Another thing that people do is build sea walls. These are structures built parallel to the beach. And, these structures are not built to protect the beach. They’re built to protect the property behind the beach. So the wave energy that comes into a sea wall bounces directly back down in the surf zone, causing more extensive erosion, and you lose the beach. All you have to do is look at an area that’s got a sea wall, and what you’ll find is that there’s usually no sand beach.

Liz Conroy: How will the coast of Georgia be affected as sea level rises due to global warming?

David Dallmeyer: There’s no doubt that the Earth is getting warmer. That’s a proven fact. The question really is, what’s causing it? Earth has gone through many cycles of global warming and global cooling over the last two million years. Major global glacial events have occurred in a very regular sequence on about a 100,000-year cycle. And, of course, as you make ice, build up glaciers, that water comes from the sea and sea level drops. As Earth gets warmer, as the ice melts, as the sea water expands because it’s warmer, sea level rises. So this rise and fall of sea level has been a natural process; 125,000 years ago was the last major interglacial period. At that time, most of the low-latitude ice on the planet had melted, and sea level was 200 vertical feet higher than today. Then we dropped into two major global glaciations. The last one culminated approximately 20,000 years ago. All that ice had drawn sea level down about 350 vertical feet lower than today.

So, if you wanted to go to the beach 20,000 years ago, you’d have had to have driven an extra 100 miles further east.

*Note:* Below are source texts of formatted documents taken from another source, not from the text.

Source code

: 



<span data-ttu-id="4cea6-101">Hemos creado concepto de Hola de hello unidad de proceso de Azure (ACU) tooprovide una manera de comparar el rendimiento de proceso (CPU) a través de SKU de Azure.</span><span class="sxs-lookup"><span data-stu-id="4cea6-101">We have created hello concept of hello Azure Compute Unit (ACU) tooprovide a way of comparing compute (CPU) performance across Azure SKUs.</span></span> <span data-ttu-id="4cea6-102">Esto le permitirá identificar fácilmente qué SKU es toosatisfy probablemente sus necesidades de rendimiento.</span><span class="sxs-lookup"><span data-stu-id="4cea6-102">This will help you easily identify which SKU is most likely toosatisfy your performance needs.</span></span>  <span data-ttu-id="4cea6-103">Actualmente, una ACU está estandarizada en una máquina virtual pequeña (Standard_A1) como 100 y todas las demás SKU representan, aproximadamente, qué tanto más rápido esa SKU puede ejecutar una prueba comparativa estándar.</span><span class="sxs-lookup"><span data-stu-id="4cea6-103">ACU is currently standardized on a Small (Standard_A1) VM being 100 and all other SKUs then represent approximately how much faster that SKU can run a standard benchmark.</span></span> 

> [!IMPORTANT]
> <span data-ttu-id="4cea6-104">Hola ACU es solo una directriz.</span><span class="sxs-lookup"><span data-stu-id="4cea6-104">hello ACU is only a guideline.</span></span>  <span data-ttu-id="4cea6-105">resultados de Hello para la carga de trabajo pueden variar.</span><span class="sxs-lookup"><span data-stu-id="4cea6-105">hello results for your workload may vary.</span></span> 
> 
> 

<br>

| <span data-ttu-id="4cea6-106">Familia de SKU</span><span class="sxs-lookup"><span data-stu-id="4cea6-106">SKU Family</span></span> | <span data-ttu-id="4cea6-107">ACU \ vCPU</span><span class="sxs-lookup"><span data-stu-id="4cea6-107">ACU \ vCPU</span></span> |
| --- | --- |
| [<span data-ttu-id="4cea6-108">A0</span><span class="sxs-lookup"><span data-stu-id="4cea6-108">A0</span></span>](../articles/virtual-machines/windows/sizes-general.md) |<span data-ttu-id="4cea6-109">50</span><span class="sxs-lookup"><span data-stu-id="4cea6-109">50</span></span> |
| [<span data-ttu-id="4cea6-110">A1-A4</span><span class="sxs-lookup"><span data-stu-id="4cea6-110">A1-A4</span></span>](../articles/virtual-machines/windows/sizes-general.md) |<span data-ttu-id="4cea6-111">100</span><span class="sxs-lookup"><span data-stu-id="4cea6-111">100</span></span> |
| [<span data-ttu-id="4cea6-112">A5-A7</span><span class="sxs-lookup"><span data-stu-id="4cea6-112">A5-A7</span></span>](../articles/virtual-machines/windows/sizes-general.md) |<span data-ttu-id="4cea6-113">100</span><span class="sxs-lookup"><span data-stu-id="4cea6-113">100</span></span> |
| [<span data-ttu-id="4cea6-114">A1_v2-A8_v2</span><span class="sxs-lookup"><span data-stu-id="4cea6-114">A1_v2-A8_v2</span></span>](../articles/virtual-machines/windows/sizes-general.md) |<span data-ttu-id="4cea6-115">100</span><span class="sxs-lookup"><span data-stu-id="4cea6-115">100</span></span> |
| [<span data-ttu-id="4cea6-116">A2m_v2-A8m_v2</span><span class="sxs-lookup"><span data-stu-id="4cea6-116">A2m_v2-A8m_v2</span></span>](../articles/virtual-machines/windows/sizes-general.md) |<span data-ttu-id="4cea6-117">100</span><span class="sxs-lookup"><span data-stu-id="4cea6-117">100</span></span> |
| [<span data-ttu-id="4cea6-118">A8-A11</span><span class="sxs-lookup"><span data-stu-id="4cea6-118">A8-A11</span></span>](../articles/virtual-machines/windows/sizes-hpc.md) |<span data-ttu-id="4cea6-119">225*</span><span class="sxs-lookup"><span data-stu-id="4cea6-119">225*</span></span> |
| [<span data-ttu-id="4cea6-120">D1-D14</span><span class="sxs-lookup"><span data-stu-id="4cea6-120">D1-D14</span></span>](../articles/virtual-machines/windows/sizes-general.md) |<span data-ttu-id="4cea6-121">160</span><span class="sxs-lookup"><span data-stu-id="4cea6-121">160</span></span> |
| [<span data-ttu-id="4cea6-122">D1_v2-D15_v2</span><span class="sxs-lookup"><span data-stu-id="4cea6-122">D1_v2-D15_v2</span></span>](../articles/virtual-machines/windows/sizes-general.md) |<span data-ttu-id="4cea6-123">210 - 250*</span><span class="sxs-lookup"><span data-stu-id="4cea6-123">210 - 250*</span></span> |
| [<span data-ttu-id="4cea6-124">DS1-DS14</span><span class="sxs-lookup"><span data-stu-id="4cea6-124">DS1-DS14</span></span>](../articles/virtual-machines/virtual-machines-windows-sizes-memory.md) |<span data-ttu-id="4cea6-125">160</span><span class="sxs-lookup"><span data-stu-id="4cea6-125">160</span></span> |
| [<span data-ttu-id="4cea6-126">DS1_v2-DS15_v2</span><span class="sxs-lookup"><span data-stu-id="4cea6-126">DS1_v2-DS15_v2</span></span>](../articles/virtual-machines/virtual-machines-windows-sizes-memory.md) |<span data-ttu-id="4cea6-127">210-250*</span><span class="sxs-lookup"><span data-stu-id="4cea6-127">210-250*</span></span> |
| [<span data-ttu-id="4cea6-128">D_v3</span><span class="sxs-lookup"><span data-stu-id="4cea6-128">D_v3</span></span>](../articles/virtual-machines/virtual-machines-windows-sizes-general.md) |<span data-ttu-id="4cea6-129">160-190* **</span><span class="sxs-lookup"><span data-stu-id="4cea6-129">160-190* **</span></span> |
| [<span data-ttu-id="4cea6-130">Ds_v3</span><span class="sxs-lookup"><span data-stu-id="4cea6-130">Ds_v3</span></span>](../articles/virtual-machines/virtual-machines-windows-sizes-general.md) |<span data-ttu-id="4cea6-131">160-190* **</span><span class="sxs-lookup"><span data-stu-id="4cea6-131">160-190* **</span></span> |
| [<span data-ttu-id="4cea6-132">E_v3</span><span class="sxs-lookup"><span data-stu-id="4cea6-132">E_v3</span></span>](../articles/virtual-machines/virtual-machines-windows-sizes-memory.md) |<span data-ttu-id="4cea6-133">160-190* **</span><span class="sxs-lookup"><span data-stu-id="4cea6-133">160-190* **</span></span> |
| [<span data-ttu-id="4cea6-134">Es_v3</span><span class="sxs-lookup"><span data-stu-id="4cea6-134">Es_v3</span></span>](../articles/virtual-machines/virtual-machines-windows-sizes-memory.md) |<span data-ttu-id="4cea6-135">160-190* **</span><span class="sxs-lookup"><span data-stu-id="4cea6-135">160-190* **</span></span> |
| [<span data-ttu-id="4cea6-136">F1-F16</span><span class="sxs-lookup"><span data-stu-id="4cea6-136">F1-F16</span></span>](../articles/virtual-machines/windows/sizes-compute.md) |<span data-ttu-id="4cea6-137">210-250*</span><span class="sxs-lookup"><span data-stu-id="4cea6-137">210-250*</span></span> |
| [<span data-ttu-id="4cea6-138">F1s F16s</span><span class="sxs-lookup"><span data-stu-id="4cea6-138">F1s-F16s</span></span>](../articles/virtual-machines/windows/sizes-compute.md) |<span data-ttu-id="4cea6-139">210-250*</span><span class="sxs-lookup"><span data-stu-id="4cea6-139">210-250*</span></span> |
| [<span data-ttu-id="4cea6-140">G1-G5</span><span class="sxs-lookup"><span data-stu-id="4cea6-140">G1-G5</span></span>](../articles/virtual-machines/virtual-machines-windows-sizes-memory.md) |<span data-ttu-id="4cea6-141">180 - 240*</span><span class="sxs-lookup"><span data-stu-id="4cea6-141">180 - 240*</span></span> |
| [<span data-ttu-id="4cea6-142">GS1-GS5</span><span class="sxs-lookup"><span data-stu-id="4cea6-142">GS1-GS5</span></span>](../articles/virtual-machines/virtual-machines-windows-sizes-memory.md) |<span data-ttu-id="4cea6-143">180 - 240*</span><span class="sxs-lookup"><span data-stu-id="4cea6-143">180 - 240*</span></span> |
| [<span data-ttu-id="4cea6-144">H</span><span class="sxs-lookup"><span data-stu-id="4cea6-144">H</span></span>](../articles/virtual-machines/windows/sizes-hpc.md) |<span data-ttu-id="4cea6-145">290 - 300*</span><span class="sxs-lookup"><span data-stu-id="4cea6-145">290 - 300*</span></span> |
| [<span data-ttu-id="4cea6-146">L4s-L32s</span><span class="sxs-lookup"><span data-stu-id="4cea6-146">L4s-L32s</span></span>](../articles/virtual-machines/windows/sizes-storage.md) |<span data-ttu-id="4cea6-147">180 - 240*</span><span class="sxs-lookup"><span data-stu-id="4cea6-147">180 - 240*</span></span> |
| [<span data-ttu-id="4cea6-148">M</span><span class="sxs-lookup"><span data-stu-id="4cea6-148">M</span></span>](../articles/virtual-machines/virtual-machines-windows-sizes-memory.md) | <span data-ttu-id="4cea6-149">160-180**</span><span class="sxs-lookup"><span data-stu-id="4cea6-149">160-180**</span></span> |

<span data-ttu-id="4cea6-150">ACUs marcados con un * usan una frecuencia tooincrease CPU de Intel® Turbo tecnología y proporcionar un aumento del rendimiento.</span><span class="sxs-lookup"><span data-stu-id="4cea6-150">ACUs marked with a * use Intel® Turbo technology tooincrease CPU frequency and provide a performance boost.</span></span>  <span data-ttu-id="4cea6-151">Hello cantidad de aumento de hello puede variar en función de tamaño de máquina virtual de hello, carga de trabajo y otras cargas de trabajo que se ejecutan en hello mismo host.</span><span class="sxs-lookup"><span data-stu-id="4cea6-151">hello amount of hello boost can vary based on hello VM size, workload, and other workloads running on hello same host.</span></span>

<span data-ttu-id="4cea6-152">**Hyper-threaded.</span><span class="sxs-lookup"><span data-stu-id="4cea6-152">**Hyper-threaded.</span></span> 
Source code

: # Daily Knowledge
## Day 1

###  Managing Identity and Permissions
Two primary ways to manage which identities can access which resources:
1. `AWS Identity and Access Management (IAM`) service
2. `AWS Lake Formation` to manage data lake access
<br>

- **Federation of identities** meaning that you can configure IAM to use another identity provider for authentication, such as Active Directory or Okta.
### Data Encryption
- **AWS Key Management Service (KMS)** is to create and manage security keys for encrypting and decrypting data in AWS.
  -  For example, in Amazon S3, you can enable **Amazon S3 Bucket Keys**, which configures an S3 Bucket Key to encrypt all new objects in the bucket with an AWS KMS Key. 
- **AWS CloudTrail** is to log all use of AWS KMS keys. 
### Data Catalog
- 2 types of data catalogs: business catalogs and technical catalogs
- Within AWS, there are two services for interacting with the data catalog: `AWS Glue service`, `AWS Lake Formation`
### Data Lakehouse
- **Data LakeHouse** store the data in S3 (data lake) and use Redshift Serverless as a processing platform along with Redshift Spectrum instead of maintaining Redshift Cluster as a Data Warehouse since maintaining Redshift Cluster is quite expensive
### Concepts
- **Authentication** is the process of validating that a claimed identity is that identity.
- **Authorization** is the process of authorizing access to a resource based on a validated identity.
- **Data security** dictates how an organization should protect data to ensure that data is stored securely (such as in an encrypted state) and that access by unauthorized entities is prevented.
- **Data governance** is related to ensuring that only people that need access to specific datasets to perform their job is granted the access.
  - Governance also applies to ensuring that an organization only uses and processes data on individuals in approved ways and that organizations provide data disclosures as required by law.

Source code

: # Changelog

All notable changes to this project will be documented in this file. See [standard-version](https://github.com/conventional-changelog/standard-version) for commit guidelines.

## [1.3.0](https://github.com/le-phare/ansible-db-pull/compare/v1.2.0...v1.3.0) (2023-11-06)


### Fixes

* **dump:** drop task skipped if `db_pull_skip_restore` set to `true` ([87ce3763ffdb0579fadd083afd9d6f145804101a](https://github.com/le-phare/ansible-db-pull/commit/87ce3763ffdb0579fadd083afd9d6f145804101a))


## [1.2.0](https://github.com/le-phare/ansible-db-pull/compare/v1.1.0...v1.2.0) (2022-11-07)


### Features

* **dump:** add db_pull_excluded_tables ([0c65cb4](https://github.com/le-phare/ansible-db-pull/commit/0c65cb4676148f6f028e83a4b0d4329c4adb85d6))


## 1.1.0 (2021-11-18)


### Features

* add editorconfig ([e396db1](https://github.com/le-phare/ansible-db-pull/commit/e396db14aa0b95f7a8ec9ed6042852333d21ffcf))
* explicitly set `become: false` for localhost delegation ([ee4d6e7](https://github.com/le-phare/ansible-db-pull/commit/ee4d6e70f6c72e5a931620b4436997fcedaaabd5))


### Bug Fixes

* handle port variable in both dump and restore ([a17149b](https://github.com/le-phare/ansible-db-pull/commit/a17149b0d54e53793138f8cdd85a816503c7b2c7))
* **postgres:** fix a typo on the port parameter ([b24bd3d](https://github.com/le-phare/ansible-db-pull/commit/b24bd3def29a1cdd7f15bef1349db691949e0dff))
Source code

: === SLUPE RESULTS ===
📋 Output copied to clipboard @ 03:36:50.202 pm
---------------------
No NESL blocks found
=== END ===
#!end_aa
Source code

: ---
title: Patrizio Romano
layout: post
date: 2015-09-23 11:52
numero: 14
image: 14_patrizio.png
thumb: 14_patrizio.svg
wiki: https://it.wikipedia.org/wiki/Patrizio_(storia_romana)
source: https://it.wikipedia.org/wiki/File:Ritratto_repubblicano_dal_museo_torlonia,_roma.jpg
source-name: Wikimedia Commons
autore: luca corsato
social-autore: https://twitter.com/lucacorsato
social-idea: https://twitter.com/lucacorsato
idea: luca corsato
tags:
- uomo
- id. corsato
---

And, then as Earth has warmed over the last 20,000 years, sea level has slowly risen and continues to do so today at the rate of between two and three millimeters per year. That doesn’t sound like much, but that’s nine inches a century. And, those are nine vertical inches over a very gentle-sloping Georgia coast.

Sea level rise is not an academic whimsy. It’s a proven fact. You can’t stop it. But people try to by building sea walls and other retentive structures. The only way to really live with a rising sea level is to live in a situation where you’re mobile, where you can move and relocate. Trying to fight it, you will only lose.

Liz Conroy: In terms of our beaches, what would you like people in Georgia do?

David Dallmeyer: Everybody in Georgia, as an owner of the beach, as a taxpayer, as a voter, needs to be educated. To me, this is the key.
I don’t think the average citizen really wants to damage the coast. I just don’t think that they understand the impacts of what they can do. Many times they’re doing things, even in good faith, but they have tremendously negative results on the natural system.

The scale of coastal processes is so enormous; we need to appreciate that. When you look at that sand beach - the “recreational” beach - you’re looking at a very tiny fraction of the entire sand budget that’s there. Most of the sand is offshore, and there’s an exchange between offshore and onshore sand depending upon weather conditions. It’s difficult to conceive of the enormous nature of the system by just what you see above the water.

I think you need to be educated about these processes of long shore drift, sea level rise, and the long-term implications of trying to deal with these. I think if you’re going to live at the coast, you have a responsibility to understand those processes and live by the rules of the sea, not at combat with the sea.

Liz Conroy: What is your favorite beach to roam?

David Dallmeyer: In Georgia? Well, the Georgia coast is characterized by somewhere between 13 and 15 barrier islands depending upon how big you want to count ‘em. And there’s only three causeways: one goes to Tybee Island, one goes over to St. Simon's and Sea Island, and the other is the causeway to Jekyll Island.

Jekyll, being a state park, is the least developed of those islands accessible by a causeway. So, for me, the wildest place on the Georgia coast, that you can get to easily without a water craft, is the southern coast of Jekyll. Walk 10 minutes from the parking area and you’ll be at the end of the world on one of the most beautiful beaches that I’ve ever seen.